More research needed

The researchers added that most case-control studies included in the new meta-analysis assessed alcohol consumption only in the 6 months prior to the onset of seizures. Research shows it usually takes heavy drinkers 5 or more years to develop repetitive unprovoked seizures.

“Considering these temporal relationships and differences in study design, alcohol may not actually increase the risk of epilepsy, as seen in our subgroup analysis for cohort studies,” the investigators wrote.

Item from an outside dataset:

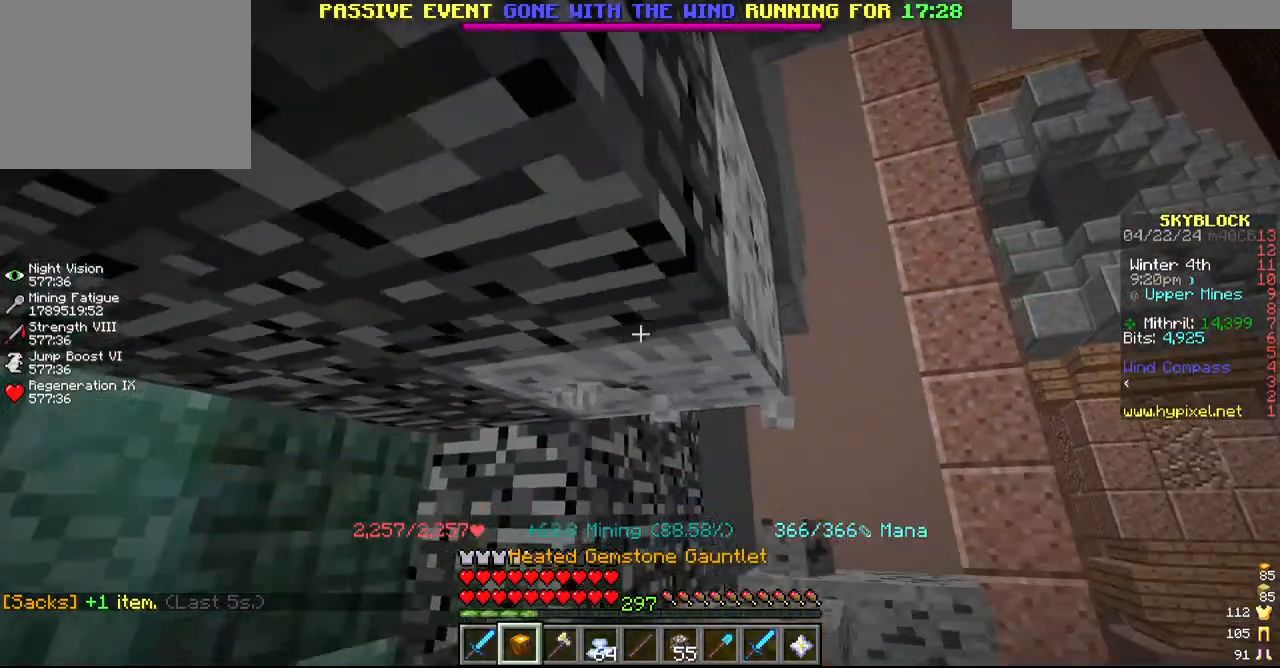
{"keys": ["d"], "mouse": ["left"], "events": [[100, "s", "up"], [400, "d", "down"]]}
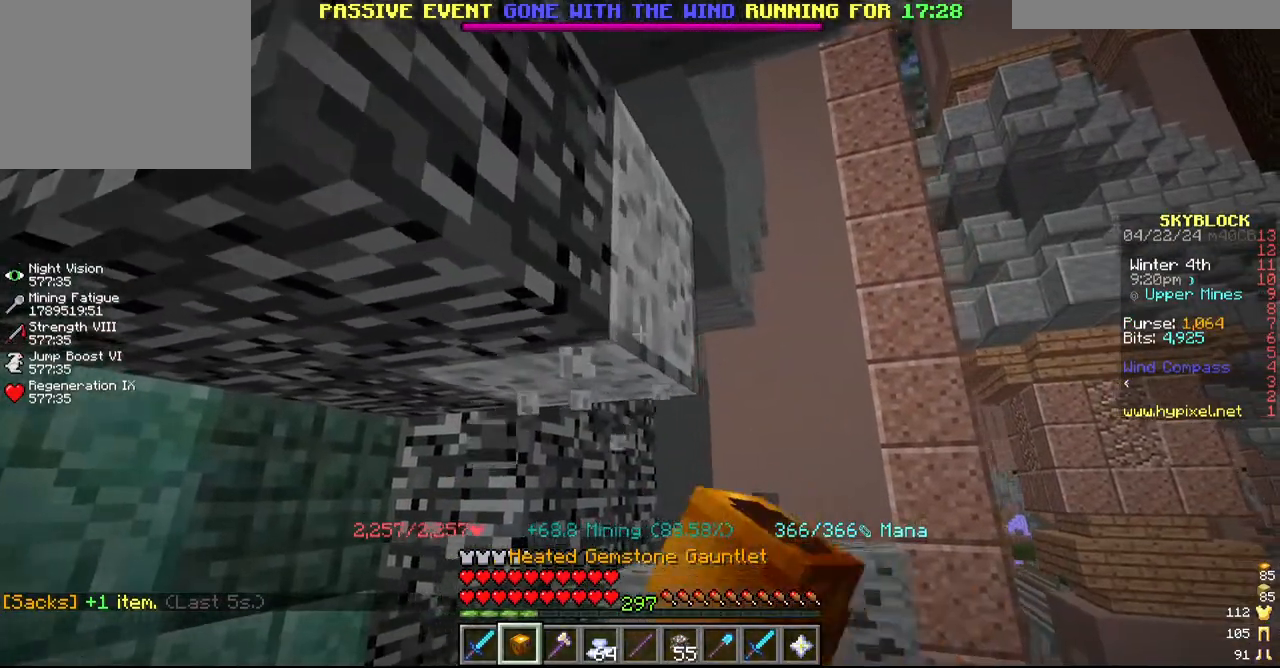
{"keys": [], "mouse": ["left"], "events": [[34, "d", "up"]]}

They noted that the cohort studies in the meta-analysis were variously limited to young women, elderly patients, and post–subdural hematoma patients. “This limitation makes it difficult to confirm or generalize the results of the subgroup analysis.”

To resolve this “discrepancy,” further large cohort studies of the general population over a longer period are needed, the investigators wrote.

Examining the risk of bias within studies, the authors evaluated three cohort studies as “good” quality. Of the case-control studies, they rated two as “good,” one as “fair,” and two as “poor.”

For primary prevention, an assessment of the risk of alcohol consumption in various clinical situations, such as the time relation of alcohol consumption with seizures, will be important, lead author Kyoung Nam Woo, department of neurology, Pusan National University, said in the release.

“To increase the applicability to the general population, future studies should be conducted in which the potential confounders such as age, sex, and smoking have been adjusted.”

Commenting on the study, Jacqueline French, MD, professor, New York University Comprehensive Epilepsy Center, echoed the authors in noting a number of weaknesses in the study.

The analysis was unable to exclude alcohol withdrawal seizures. Also, while some studies suggested a positive relationship, others suggested a negative relationship, she said. “The authors suggest further work is needed before a definitive determination is made, and I agree.”

The study received funding from the Medical Research Center Program, the Basic Science Research Program, and the Collaborative Genome Program for Fostering New Post-Genome Industry through a National Research Foundation of Korea grant funded by the Korean government. The authors disclosed no relevant financial relationships.

A version of this article first appeared on Medscape.com.